Sharepoint 2007 has two authentication protocols it can use internally. NTLM and Kerberos. Default it’s using NTLM since it is more or less plug and play. Kerberos is the more advanced authentication protocol since it allows the credentials be delegated across other trusted servers or services. I’m not going to tell you to always use kerberos, but I am a big fan of the authentication protocol, especially when delegating credentials using an ISA 2006 server. If you want more information about the NTLM limitations and why kerberos is a better protocol you might want to google for double hop.
So I configured my new Sharepoint 2007 farm to use kerberos using Configure Kerberos authentication (Office SharePoint Server) and I ran into some undocumented problems. I got 401 errors when trying to access some Sharepoint urls on the internal network. This was because I configured more than one url binding on an IIS website. Even though i configured both SPN’s on the service account that was running the Sharepoint application, it was not working using IIS 7 and kerberos. Kerberos will only work on one URL in the binding list, which ever you will try to access first. In order to fix this you have to create a new IIS website using the extend web application function in Sharepoint Central Administration. I was not able to figure out if this is an IIS 7 bug or that this is ‘by design’. Configuring multiple SPNs on one service account however, is not a problem.
The second kerberos problem I ran into gave me more trouble to find out what is going wrong. Kerberos constrained delegation from the ISA to the sharepoint site was not working. I was a bit puzzled by this because kerberos logging didn’t have a clear answer. It gave me a Kerberos Pre-Authentication Error. As expected ticking the box on the service account ‘Do not require Kerberos preauthentication’ didn’t gave me a solution.

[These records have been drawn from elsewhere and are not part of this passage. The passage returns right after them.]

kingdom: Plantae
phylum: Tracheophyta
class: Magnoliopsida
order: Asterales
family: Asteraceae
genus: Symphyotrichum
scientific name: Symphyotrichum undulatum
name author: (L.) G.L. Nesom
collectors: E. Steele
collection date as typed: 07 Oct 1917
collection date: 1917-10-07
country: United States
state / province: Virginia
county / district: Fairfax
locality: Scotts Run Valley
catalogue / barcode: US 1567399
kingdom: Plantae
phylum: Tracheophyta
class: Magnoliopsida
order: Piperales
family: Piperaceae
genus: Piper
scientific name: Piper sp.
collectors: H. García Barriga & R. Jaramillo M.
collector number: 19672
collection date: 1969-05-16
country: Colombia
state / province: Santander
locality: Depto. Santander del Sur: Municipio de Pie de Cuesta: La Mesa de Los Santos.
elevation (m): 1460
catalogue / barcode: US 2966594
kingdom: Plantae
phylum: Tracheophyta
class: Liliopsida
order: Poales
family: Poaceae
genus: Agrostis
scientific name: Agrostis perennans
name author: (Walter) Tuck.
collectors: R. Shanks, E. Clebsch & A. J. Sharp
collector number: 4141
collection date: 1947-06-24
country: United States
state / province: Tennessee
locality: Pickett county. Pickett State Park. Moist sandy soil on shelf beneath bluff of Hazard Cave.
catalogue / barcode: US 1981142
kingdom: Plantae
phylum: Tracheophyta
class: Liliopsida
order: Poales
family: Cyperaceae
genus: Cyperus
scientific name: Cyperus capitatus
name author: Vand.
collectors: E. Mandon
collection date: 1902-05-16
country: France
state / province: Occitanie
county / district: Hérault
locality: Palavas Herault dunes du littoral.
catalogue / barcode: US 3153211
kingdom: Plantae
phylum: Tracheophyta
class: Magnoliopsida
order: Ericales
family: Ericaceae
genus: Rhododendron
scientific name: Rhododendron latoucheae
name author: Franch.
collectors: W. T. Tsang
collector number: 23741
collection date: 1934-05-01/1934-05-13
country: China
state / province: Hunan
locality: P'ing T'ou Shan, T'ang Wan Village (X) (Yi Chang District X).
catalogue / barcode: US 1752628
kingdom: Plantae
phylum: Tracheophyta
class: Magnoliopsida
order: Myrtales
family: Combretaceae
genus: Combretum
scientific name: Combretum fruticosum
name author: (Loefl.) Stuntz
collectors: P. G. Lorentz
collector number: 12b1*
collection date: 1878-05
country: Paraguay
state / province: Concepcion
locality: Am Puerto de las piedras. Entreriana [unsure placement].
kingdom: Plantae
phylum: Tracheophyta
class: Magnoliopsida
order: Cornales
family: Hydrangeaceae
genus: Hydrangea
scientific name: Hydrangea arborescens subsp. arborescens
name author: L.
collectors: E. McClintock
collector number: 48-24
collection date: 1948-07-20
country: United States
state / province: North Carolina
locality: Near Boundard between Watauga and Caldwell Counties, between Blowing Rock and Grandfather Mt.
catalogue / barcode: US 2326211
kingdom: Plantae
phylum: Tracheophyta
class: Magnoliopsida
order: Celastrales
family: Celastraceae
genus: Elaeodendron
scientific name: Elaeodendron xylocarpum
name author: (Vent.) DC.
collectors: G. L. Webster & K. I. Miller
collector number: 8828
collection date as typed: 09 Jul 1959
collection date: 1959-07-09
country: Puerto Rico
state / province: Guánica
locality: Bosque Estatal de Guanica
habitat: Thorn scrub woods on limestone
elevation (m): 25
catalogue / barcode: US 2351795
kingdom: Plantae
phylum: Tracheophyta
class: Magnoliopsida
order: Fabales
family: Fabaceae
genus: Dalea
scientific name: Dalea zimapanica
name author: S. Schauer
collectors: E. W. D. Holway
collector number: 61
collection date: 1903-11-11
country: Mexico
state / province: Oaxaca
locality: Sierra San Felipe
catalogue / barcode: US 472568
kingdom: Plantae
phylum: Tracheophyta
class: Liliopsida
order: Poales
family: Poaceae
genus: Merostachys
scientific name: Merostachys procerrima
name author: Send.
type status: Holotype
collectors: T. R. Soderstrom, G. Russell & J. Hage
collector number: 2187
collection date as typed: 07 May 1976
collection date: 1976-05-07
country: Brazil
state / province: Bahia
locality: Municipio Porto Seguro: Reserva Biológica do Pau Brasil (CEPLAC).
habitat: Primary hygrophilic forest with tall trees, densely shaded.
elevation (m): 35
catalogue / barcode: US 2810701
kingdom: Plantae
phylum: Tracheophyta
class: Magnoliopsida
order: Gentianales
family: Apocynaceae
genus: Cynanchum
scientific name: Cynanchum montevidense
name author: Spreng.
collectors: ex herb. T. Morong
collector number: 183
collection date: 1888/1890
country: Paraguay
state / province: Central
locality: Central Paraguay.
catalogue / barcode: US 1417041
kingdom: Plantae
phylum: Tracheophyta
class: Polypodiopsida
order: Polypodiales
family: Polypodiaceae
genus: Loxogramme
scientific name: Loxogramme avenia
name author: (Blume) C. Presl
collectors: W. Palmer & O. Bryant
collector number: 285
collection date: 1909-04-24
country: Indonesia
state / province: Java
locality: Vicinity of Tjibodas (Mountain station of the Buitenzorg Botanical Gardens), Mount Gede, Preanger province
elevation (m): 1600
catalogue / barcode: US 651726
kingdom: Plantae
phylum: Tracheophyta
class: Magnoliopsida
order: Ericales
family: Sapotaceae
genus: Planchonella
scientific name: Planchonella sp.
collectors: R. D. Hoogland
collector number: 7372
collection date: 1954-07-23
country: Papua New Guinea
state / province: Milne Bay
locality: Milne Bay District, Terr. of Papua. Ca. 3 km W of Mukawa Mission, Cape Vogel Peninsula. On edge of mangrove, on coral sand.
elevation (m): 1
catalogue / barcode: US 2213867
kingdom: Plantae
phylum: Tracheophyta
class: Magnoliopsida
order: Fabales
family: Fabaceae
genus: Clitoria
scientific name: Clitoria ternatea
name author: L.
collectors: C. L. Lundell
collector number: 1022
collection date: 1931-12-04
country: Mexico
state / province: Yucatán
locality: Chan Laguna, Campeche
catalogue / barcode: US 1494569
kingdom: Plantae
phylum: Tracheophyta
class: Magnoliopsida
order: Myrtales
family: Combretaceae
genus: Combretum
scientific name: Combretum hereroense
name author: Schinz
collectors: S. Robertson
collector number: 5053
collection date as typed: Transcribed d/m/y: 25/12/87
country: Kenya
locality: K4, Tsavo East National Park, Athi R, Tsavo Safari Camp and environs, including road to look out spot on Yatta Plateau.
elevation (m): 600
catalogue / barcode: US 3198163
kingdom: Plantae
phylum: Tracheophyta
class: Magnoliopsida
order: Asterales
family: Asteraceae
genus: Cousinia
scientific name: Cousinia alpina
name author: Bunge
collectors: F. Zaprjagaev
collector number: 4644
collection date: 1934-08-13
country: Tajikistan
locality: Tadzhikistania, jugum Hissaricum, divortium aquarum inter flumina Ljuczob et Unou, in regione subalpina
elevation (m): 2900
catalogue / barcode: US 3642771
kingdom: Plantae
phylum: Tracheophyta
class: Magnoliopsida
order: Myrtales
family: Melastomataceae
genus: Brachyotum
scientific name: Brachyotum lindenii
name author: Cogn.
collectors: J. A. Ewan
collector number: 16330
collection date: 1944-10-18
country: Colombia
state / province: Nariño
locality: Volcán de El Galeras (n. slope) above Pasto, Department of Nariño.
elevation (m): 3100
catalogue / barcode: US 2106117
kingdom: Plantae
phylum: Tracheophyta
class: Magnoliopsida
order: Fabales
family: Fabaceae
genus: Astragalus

The problem is that IIS 7 has a new feature called Kernel Mode Authentication. Kernel Mode Authentication uses the SPNs on the computer account, even if the application pool runs on a different service account. This is a problem when you are running a Sharepoint farm with more than one frontend webserver. Since SPNs can only be registered once as you already now.
So even if you are running a Sharepoint Farm on one server, consider it best practise to disable Kernel Mode Authentication, on all sharepoint related websites in IIS that have kerberos authentication enabled, including Office Server Web Services. You can disable Kernel Mode Authentication in the IIS MMC on the website select Authentication -> Windows Integrated Authentication -> Advanced Settings.